The following table describes the required parameters.

Table 1. Required parameters for the mapreduce jar command
Parameter	Description
db	Specifies the name of the database containing input data.
input <table_name> <key_column> <value_column>	Specifies the name of the table containing the input data and the names of the columns where key and value data is stored.
output <table_name> <key_column> <value_column>	Specifies the name of the table where output data will be stored, followed by the names of key and value columns.
mapper	Executes the map step on the SPU.
mapper_out_key_size	Specifies the size (number of characters) of the output key column created after the map step.
mapper_output_value_size	Specifies the size (number of characters) of the output value column created after the map step.

The combine and reduce steps are optional. They can be defined by specifying the following parameters.

Table 2. Parameters for optional combine and reduce
Parameter	Description
combiner	Executes the combine step on the SPU.
combiner_out_key_size	Specifies the size (number of characters) of the output key column created after the combine step.
combiner_output_value_size	Specifies the size (number of characters) of the output value column created after the combine step. reducer Executes the reduce step on the SPU.
reducer_out_key_size	Specifies the size (number of characters) of the output key column created after the reduce step.
reducer_output_value_size	Specifies the size (number of characters) of the output value column created after the reduce step.

You must use the file parameter (specified by the streaming command syntax)to specify each file that you want to run mapper/combiner/reducer commands on.
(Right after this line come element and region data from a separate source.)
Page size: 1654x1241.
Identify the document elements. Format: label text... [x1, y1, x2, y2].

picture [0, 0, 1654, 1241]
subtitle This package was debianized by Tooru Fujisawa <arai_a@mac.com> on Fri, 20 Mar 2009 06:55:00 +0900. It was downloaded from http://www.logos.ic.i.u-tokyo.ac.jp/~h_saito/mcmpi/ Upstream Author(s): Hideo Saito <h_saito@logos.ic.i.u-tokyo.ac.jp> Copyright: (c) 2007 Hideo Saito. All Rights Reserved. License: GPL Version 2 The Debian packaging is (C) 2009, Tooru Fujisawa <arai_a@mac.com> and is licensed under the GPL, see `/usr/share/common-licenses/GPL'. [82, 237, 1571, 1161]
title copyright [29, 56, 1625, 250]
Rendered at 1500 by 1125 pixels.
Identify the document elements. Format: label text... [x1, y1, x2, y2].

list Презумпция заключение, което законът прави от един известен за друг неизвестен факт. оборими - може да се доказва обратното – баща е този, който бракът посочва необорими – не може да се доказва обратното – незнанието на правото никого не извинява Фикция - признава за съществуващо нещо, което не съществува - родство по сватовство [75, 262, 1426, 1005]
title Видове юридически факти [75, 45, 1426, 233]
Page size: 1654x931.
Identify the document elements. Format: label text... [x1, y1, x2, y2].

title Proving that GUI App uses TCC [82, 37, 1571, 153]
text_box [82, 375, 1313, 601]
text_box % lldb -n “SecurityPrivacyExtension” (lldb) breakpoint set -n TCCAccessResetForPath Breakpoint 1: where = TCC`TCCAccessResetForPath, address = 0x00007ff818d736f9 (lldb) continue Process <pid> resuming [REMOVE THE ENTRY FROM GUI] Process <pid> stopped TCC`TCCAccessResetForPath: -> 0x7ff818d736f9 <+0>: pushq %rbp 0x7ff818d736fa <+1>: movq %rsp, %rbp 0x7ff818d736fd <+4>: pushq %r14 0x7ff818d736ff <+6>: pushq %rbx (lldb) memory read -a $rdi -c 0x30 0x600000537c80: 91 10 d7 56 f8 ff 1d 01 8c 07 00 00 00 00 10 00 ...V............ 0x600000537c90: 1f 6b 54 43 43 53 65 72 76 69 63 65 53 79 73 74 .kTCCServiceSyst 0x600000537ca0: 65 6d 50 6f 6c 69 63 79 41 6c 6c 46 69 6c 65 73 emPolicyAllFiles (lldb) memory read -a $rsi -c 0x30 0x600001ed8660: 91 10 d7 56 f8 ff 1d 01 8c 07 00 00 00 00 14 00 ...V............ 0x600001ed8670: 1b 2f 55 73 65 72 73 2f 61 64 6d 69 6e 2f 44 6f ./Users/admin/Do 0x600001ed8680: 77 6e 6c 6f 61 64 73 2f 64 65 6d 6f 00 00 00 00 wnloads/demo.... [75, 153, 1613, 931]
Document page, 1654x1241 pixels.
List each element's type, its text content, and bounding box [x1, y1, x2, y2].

Multiple file parameters are allowed. All files are copied to a temporary directory that is accessible by the SPUs.

Within the streaming program, one line of input and output consists of key and value entries separated by a tab character. However, you can define other separators to be used to distinguish key from value by specifying the following parameters.

Table 3. Alternate separators

Input separators
mapper_output_separator	Tab character by default, or set to any chosen symbol.
combiner_output_separator
reducer_output_separator
Output separators
mapper_output_separator	Tab character by default, or set to any chosen symbol.
combiner_output_separator
reducer_output_separator

Parameters to the mapper, combiner, or reducer are passed using environment variables on the SPUs. To pass parameters, use the cmdenv option. For example, enter the following to set the environment variable “NAME” on the SPU to contain the value ADAM:

-cmdenv “NAME=ADAM”

The variable can be subsequently read in a program or script with commands specific to the programming language being used.

Note: It is possible to mix streaming functionality with standard Java mapper/reducer/combiner classes. Instead of defining mapper/combiner/reducer parameters, you specify mapperClass/combinerClass/reducerClass parameters with appropriate class names. All java classes should be included in jar archives and passed to the mapreduce_streaming executable through the libJar parameter.